_Assignment_
Before copying, set the images aside; then transcribe every entry below exactly.

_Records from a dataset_

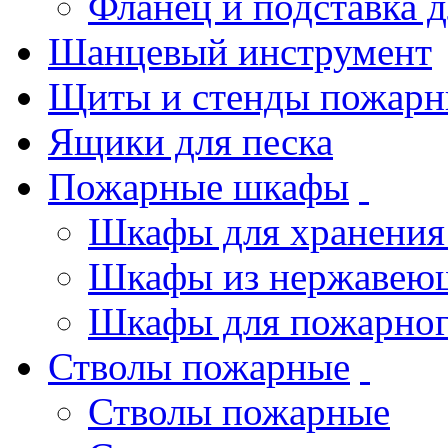
Фланец и подставка 
Шанцевый инструмент
Щиты и стенды пожарн
Ящики для песка
Пожарные шкафы
Шкафы для хранения
Шкафы из нержавеющ
Шкафы для пожарног
Стволы пожарные
Стволы пожарные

_Your solution_
Фланец и подставка 
Шанцевый инструмент
Щиты и стенды пожарн
Ящики для песка
Пожарные шкафы
Шкафы для хранения
Шкафы из нержавеющ
Шкафы для пожарног
Стволы пожарные
Стволы пожарные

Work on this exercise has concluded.